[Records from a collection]
□ □ □ □
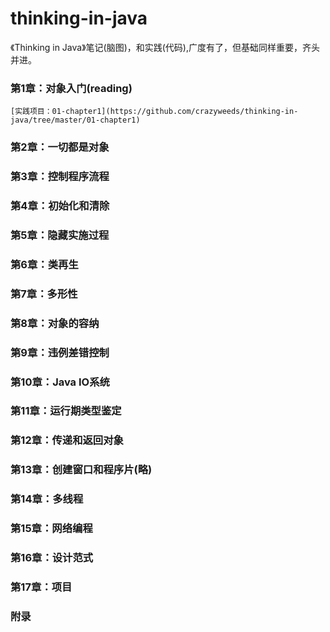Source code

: # thinking-in-java
《Thinking in Java》笔记(脑图)，和实践(代码),广度有了，但基础同样重要，齐头并进。


### 第1章：对象入门(reading)

    [实践项目：01-chapter1](https://github.com/crazyweeds/thinking-in-java/tree/master/01-chapter1)
    
### 第2章：一切都是对象
### 第3章：控制程序流程
### 第4章：初始化和清除
### 第5章：隐藏实施过程
### 第6章：类再生
### 第7章：多形性
### 第8章：对象的容纳
### 第9章：违例差错控制
### 第10章：Java IO系统
### 第11章：运行期类型鉴定
### 第12章：传递和返回对象
### 第13章：创建窗口和程序片(略)
### 第14章：多线程
### 第15章：网络编程
### 第16章：设计范式
### 第17章：项目
### 附录
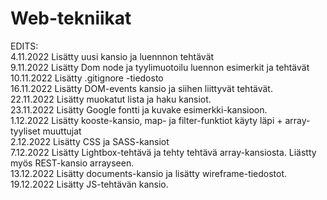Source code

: # Web-tekniikat
EDITS: <br>
4.11.2022 Lisätty uusi kansio ja luennnon tehtävät <br>
9.11.2022 Lisätty Dom node ja tyylimuotoilu luennon esimerkit ja tehtävät <br>
10.11.2022 Lisätty .gitignore -tiedosto <br>
16.11.2022 Lisätty DOM-events kansio ja siihen liittyvät tehtävät. <br>
22.11.2022 Lisätty muokatut lista ja haku kansiot. <br>
23.11.2022 Lisätty Google fontti ja kuvake esimerkki-kansioon. <br>
1.12.2022 Lisätty kooste-kansio, map- ja filter-funktiot käyty läpi + array-tyyliset muuttujat <br>
2.12.2022 Lisätty CSS ja SASS-kansiot <br>
7.12.2022 Lisätty Lightbox-tehtävä ja tehty tehtävä array-kansiosta. Liästty myös REST-kansio arrayseen. <br>
13.12.2022 Lisätty documents-kansio ja lisätty wireframe-tiedostot. <br>
19.12.2022 Lisätty JS-tehtävän kansio. <br>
□ □ □ □
* YOUR INSTRUCTIONS
Collect every line of the records that contains the string "tehtävät", treating uppercase and lowercase letters as different.

* ANSWER BOX
4.11.2022 Lisätty uusi kansio ja luennnon tehtävät <br>
9.11.2022 Lisätty Dom node ja tyylimuotoilu luennon esimerkit ja tehtävät <br>
16.11.2022 Lisätty DOM-events kansio ja siihen liittyvät tehtävät. <br>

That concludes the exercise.